L’interruption de grossesse : la Tchéquie a hésité à aider les femmes polonaises

« En tournant le dos aux femmes polonaises auxquelles leur Etat a enlevé le droit à l’interruption de grossesse, la Tchéquie a raté une nouvelle fois l’occasion de manifester sa solidarité internationale, de présenter un visage accueillant et de tendre la main à ceux et celles qui en ont besoin ». C’est ainsi que l’un des derniers numéros du quotidien Deník N a commenté la position du pays selon laquelle une telle intervention n’est pas légale dans les établissements tchèques... Le dernier magazine Respekt a apporté à ce sujet quelques précisions :

Photo illustrative: Tomasz Kobosz / Freeimages

« En vertu de la loi qui a pris effet en 1986, une intervention aux citoyens d’autres pays ne peut être accordée que s'ils bénéficient d’un permis de résidence sur le territoire tchèque.
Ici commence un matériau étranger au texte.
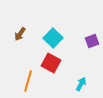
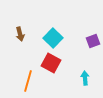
brown arrow: rotated 48 degrees counterclockwise
purple square: moved 1 px right
cyan arrow: moved 4 px right, 6 px up; rotated 32 degrees counterclockwise
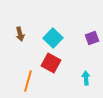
purple square: moved 1 px left, 3 px up
cyan arrow: moved 1 px right
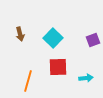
purple square: moved 1 px right, 2 px down
red square: moved 7 px right, 4 px down; rotated 30 degrees counterclockwise
cyan arrow: rotated 88 degrees clockwise
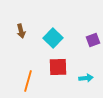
brown arrow: moved 1 px right, 3 px up
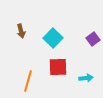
purple square: moved 1 px up; rotated 16 degrees counterclockwise
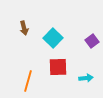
brown arrow: moved 3 px right, 3 px up
purple square: moved 1 px left, 2 px down
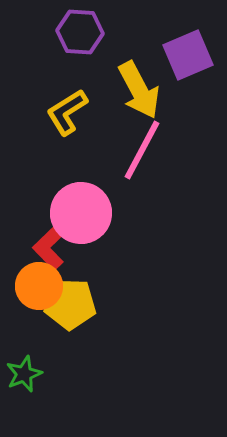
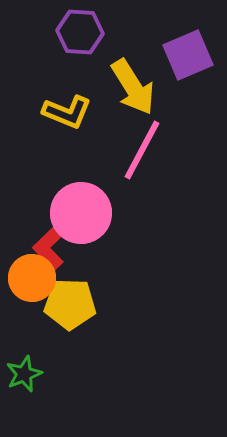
yellow arrow: moved 6 px left, 3 px up; rotated 4 degrees counterclockwise
yellow L-shape: rotated 126 degrees counterclockwise
orange circle: moved 7 px left, 8 px up
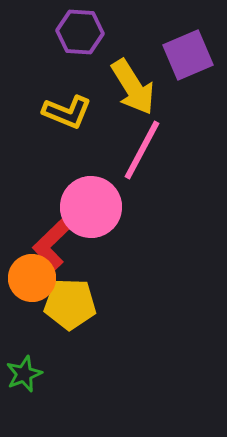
pink circle: moved 10 px right, 6 px up
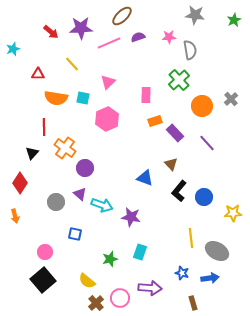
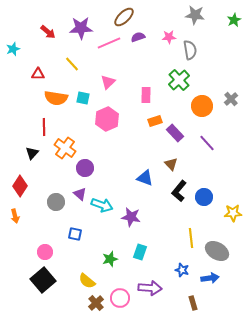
brown ellipse at (122, 16): moved 2 px right, 1 px down
red arrow at (51, 32): moved 3 px left
red diamond at (20, 183): moved 3 px down
blue star at (182, 273): moved 3 px up
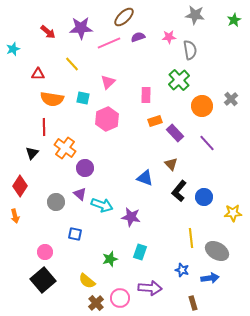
orange semicircle at (56, 98): moved 4 px left, 1 px down
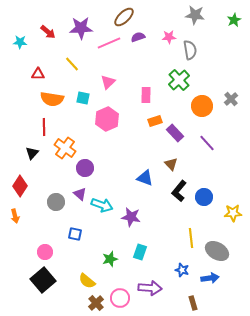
cyan star at (13, 49): moved 7 px right, 7 px up; rotated 24 degrees clockwise
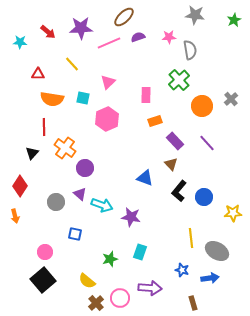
purple rectangle at (175, 133): moved 8 px down
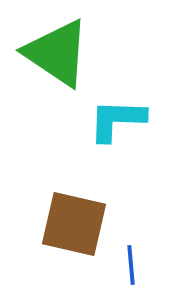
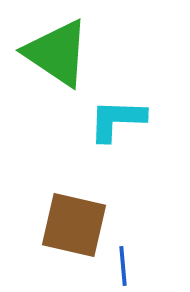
brown square: moved 1 px down
blue line: moved 8 px left, 1 px down
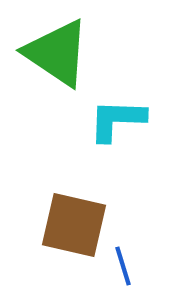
blue line: rotated 12 degrees counterclockwise
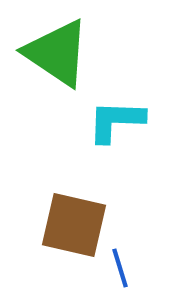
cyan L-shape: moved 1 px left, 1 px down
blue line: moved 3 px left, 2 px down
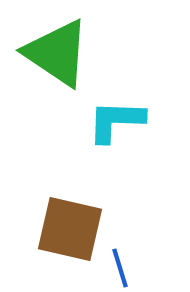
brown square: moved 4 px left, 4 px down
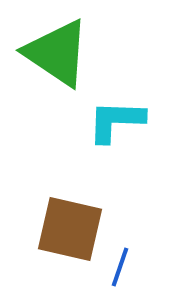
blue line: moved 1 px up; rotated 36 degrees clockwise
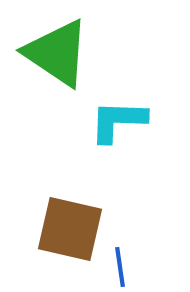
cyan L-shape: moved 2 px right
blue line: rotated 27 degrees counterclockwise
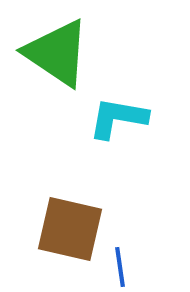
cyan L-shape: moved 3 px up; rotated 8 degrees clockwise
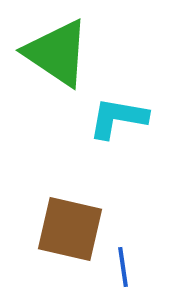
blue line: moved 3 px right
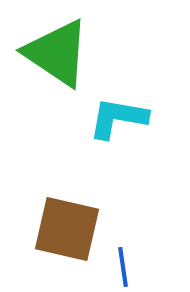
brown square: moved 3 px left
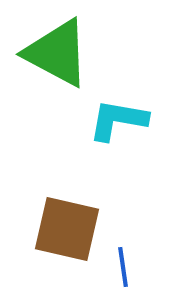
green triangle: rotated 6 degrees counterclockwise
cyan L-shape: moved 2 px down
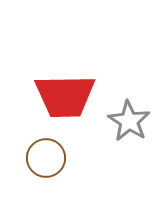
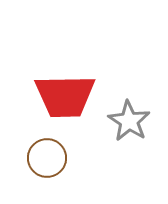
brown circle: moved 1 px right
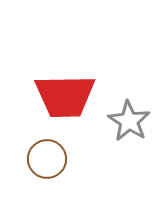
brown circle: moved 1 px down
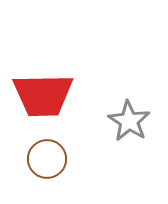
red trapezoid: moved 22 px left, 1 px up
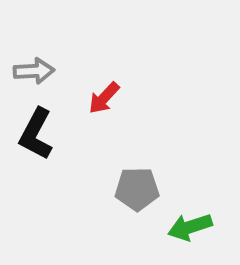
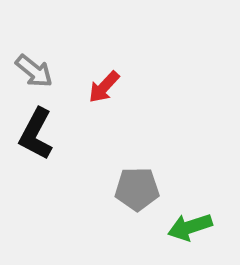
gray arrow: rotated 42 degrees clockwise
red arrow: moved 11 px up
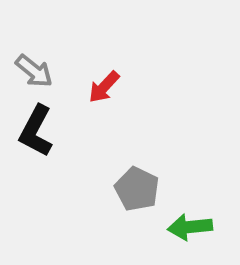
black L-shape: moved 3 px up
gray pentagon: rotated 27 degrees clockwise
green arrow: rotated 12 degrees clockwise
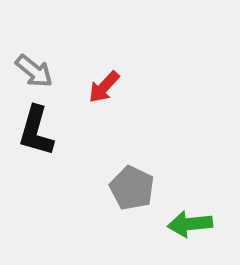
black L-shape: rotated 12 degrees counterclockwise
gray pentagon: moved 5 px left, 1 px up
green arrow: moved 3 px up
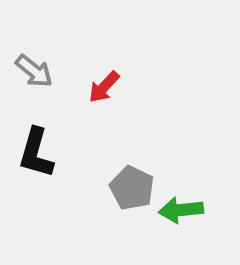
black L-shape: moved 22 px down
green arrow: moved 9 px left, 14 px up
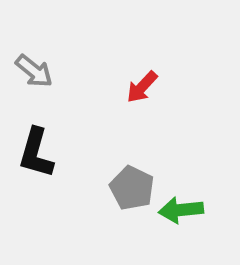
red arrow: moved 38 px right
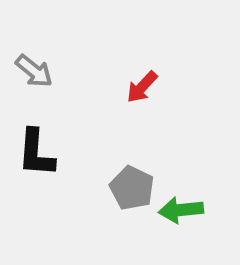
black L-shape: rotated 12 degrees counterclockwise
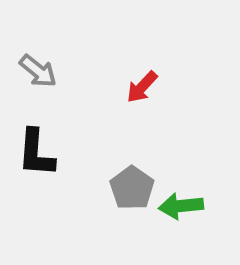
gray arrow: moved 4 px right
gray pentagon: rotated 9 degrees clockwise
green arrow: moved 4 px up
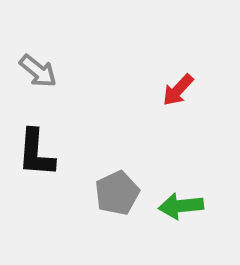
red arrow: moved 36 px right, 3 px down
gray pentagon: moved 15 px left, 5 px down; rotated 12 degrees clockwise
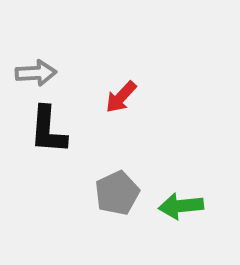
gray arrow: moved 2 px left, 2 px down; rotated 42 degrees counterclockwise
red arrow: moved 57 px left, 7 px down
black L-shape: moved 12 px right, 23 px up
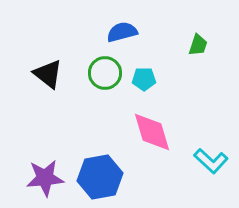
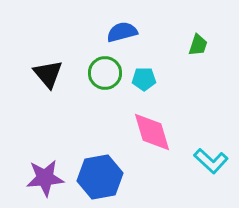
black triangle: rotated 12 degrees clockwise
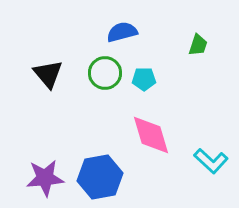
pink diamond: moved 1 px left, 3 px down
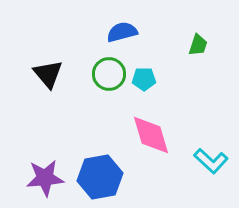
green circle: moved 4 px right, 1 px down
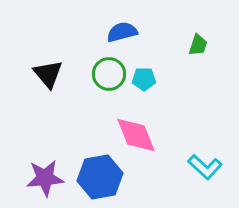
pink diamond: moved 15 px left; rotated 6 degrees counterclockwise
cyan L-shape: moved 6 px left, 6 px down
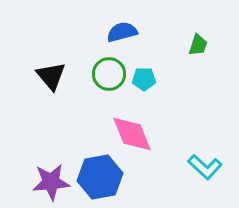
black triangle: moved 3 px right, 2 px down
pink diamond: moved 4 px left, 1 px up
purple star: moved 6 px right, 4 px down
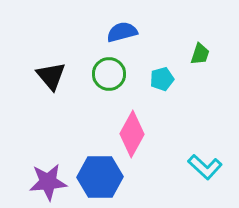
green trapezoid: moved 2 px right, 9 px down
cyan pentagon: moved 18 px right; rotated 15 degrees counterclockwise
pink diamond: rotated 51 degrees clockwise
blue hexagon: rotated 9 degrees clockwise
purple star: moved 3 px left
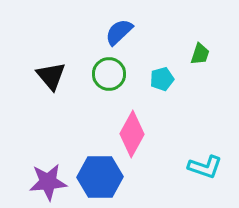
blue semicircle: moved 3 px left; rotated 28 degrees counterclockwise
cyan L-shape: rotated 24 degrees counterclockwise
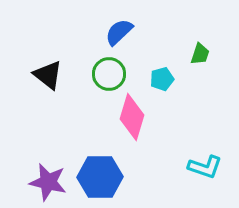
black triangle: moved 3 px left, 1 px up; rotated 12 degrees counterclockwise
pink diamond: moved 17 px up; rotated 12 degrees counterclockwise
purple star: rotated 18 degrees clockwise
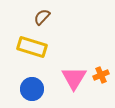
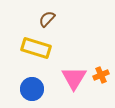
brown semicircle: moved 5 px right, 2 px down
yellow rectangle: moved 4 px right, 1 px down
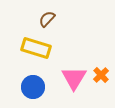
orange cross: rotated 21 degrees counterclockwise
blue circle: moved 1 px right, 2 px up
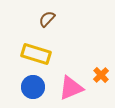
yellow rectangle: moved 6 px down
pink triangle: moved 3 px left, 10 px down; rotated 36 degrees clockwise
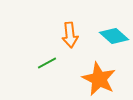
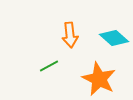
cyan diamond: moved 2 px down
green line: moved 2 px right, 3 px down
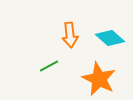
cyan diamond: moved 4 px left
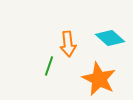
orange arrow: moved 2 px left, 9 px down
green line: rotated 42 degrees counterclockwise
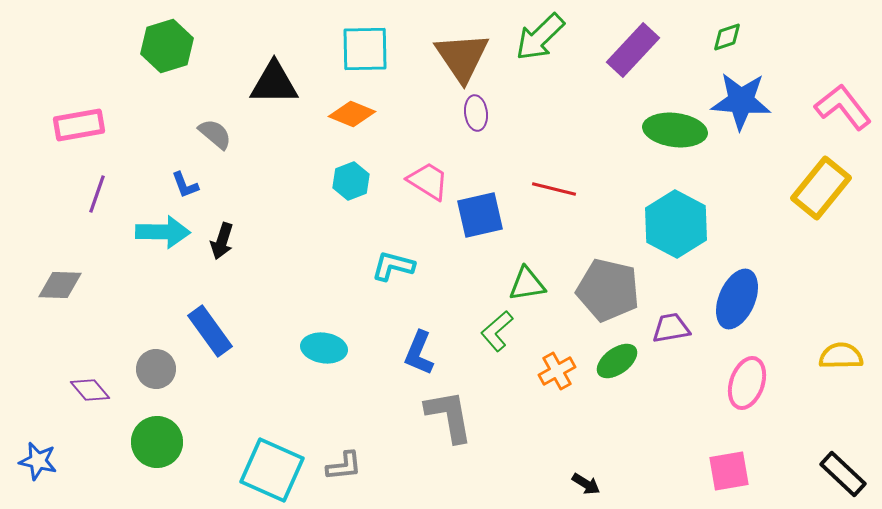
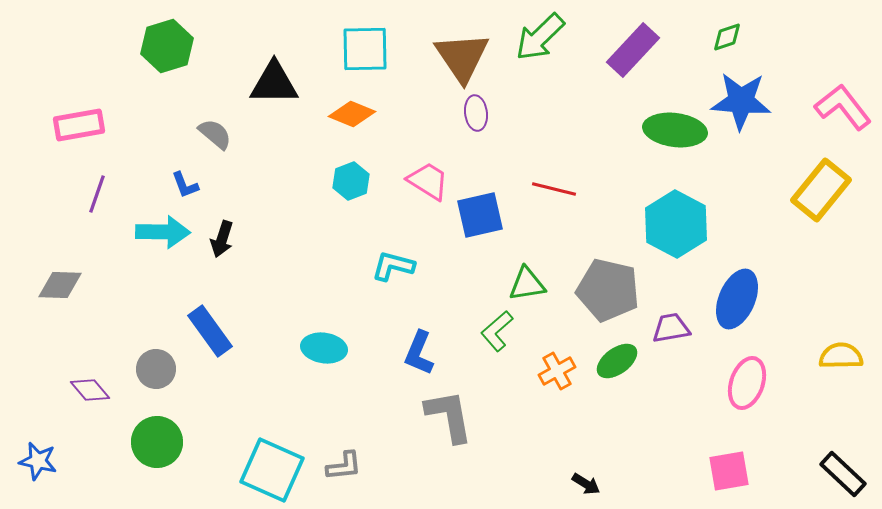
yellow rectangle at (821, 188): moved 2 px down
black arrow at (222, 241): moved 2 px up
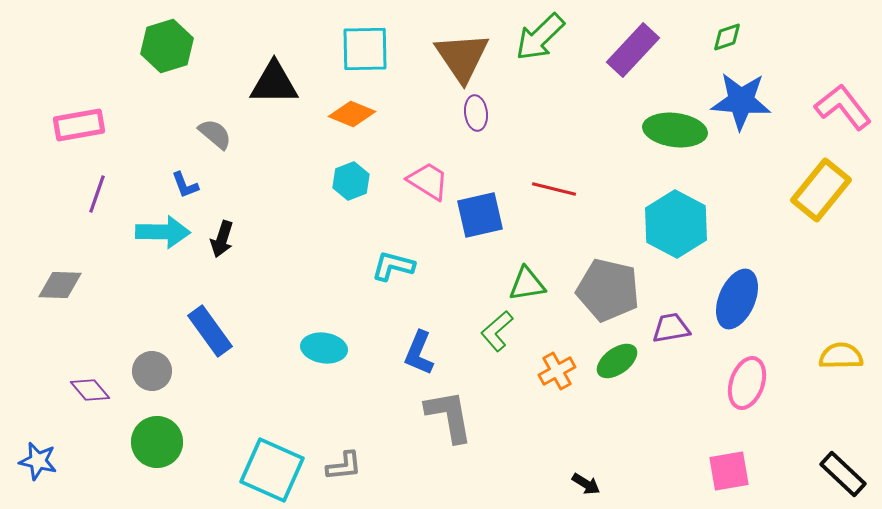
gray circle at (156, 369): moved 4 px left, 2 px down
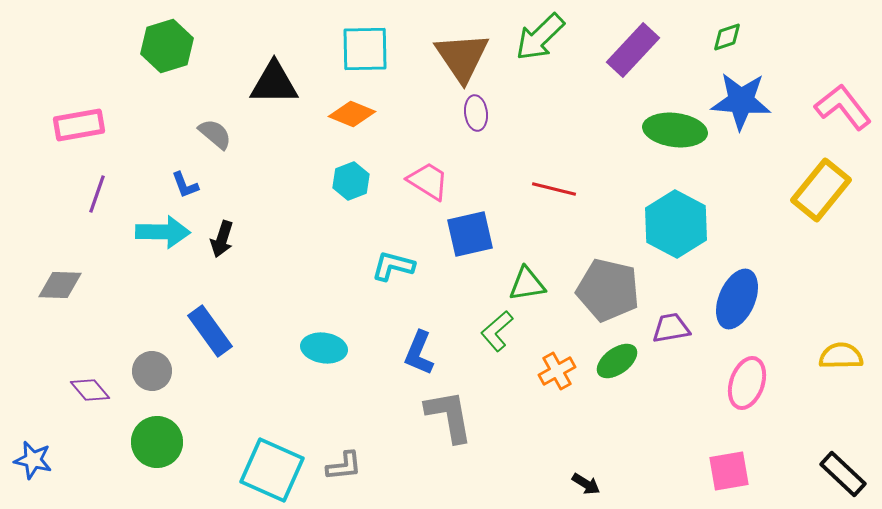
blue square at (480, 215): moved 10 px left, 19 px down
blue star at (38, 461): moved 5 px left, 1 px up
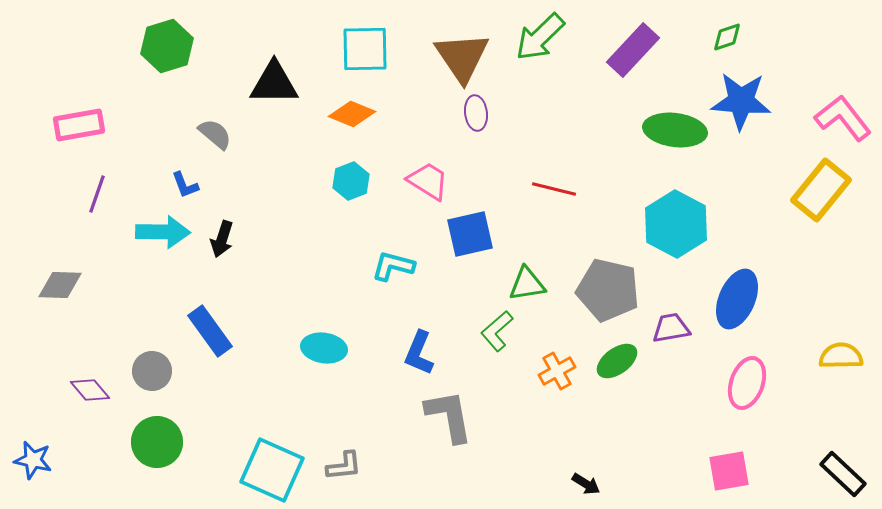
pink L-shape at (843, 107): moved 11 px down
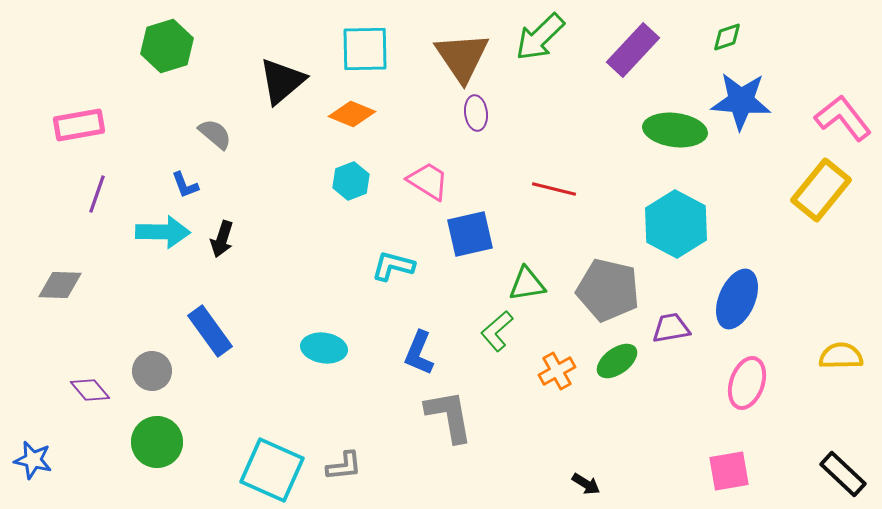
black triangle at (274, 83): moved 8 px right, 2 px up; rotated 40 degrees counterclockwise
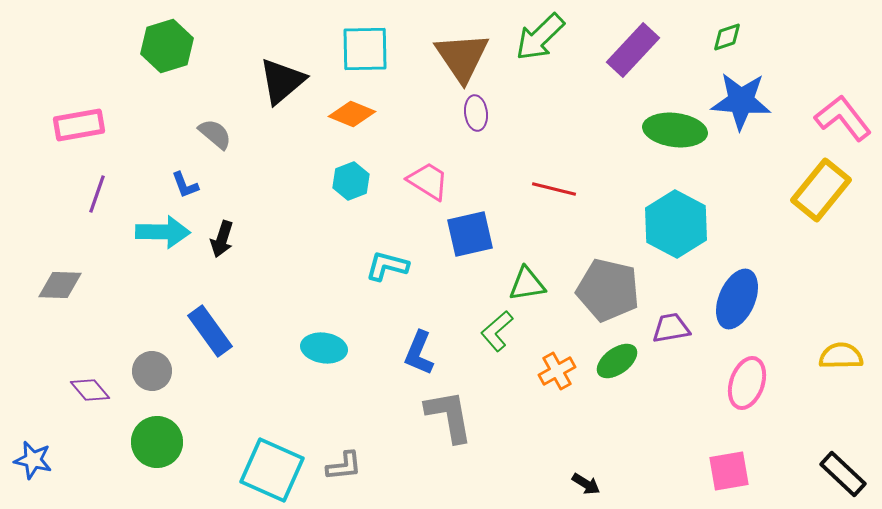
cyan L-shape at (393, 266): moved 6 px left
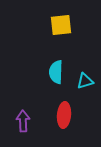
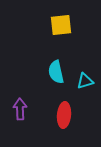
cyan semicircle: rotated 15 degrees counterclockwise
purple arrow: moved 3 px left, 12 px up
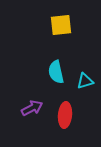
purple arrow: moved 12 px right, 1 px up; rotated 65 degrees clockwise
red ellipse: moved 1 px right
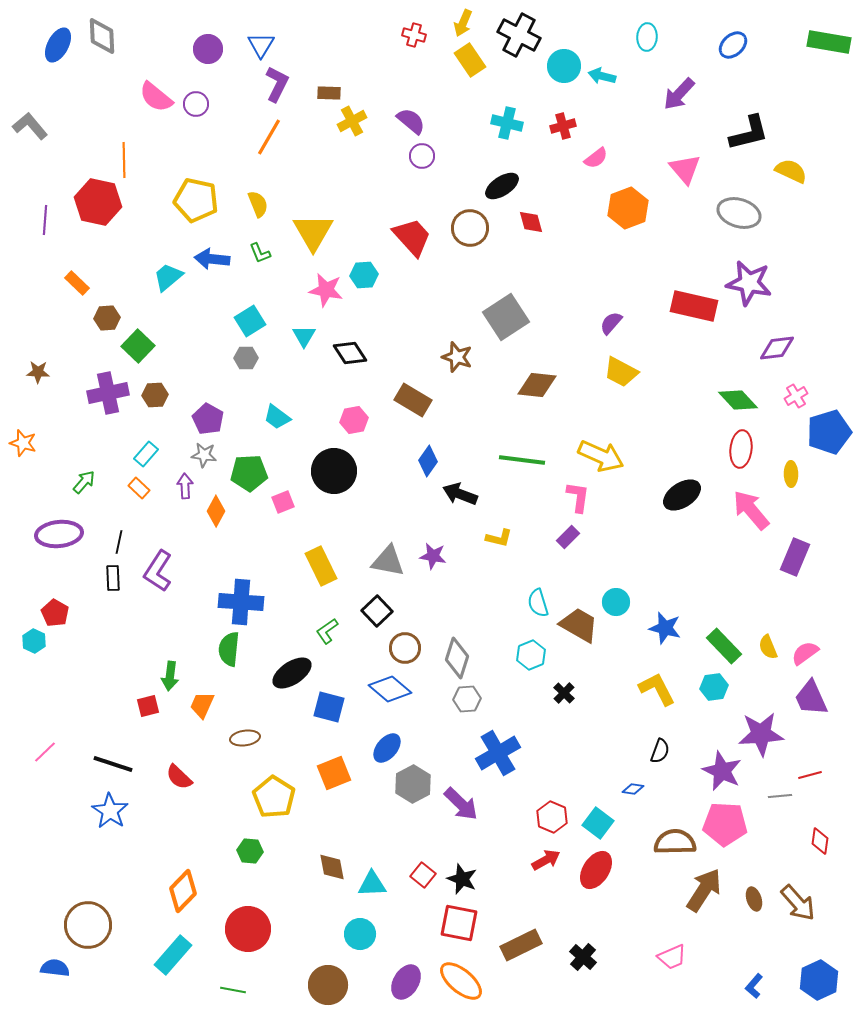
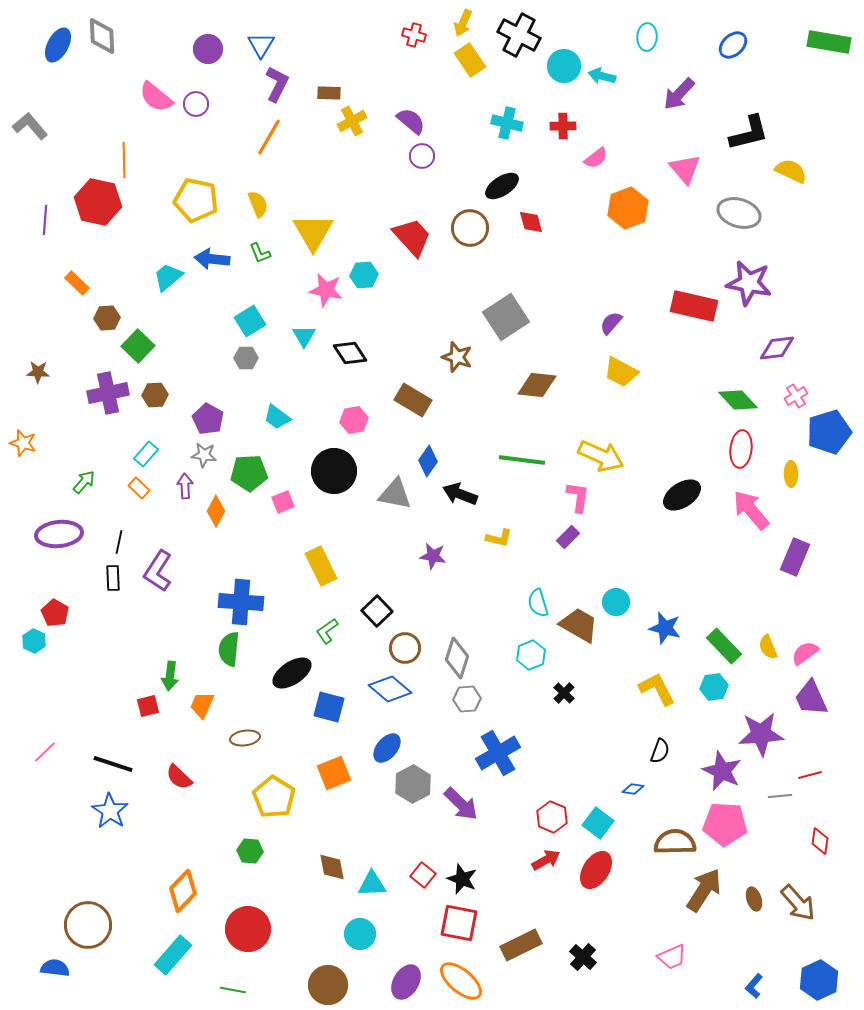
red cross at (563, 126): rotated 15 degrees clockwise
gray triangle at (388, 561): moved 7 px right, 67 px up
Impossible donc pour une femme polonaise de subir en Tchéquie une interruption de grossesse et de repartir quelques jours après. Cette interprétation est reconnue par la Chambre des médecins et par la plupart des établissements sanitaires tchèques. D’un autre côté, les juristes spécialisés en droits médical et européen remarquent que le dispositif remontant à la période totalitaire, a été ‘mis à jour’ par l’appartenance du pays à l’Union européenne, ainsi que par les règles liées à la libre circulation et la directive sur les soins sanitaires transfrontaliers. Dans cette logique, les Polonaises auraient le même droit à cette intervention que les Tchèques ».

L’auteure de l’article publié dans Respekt estime que l’approche de la Tchéquie donne un nouvel exemple de ce que nous sommes habitués à voir les frontières là où elles n’existent plus. « Mais tant que nous respectons les règles européennes et défendons le droit des femmes de décider de leur corps, nous devons suivre les modèles suédois et danois et ouvrir la porte aux Polonaises qui sont de ce droit dans leur pays privées », conclut-il. Jeudi, le ministère de la Santé a réagi à la publication de cet article en admettant que le droit à l’IVG était bien ouvert en Tchéquie à toutes les ressortissantes d’un pays de l’Union européenne.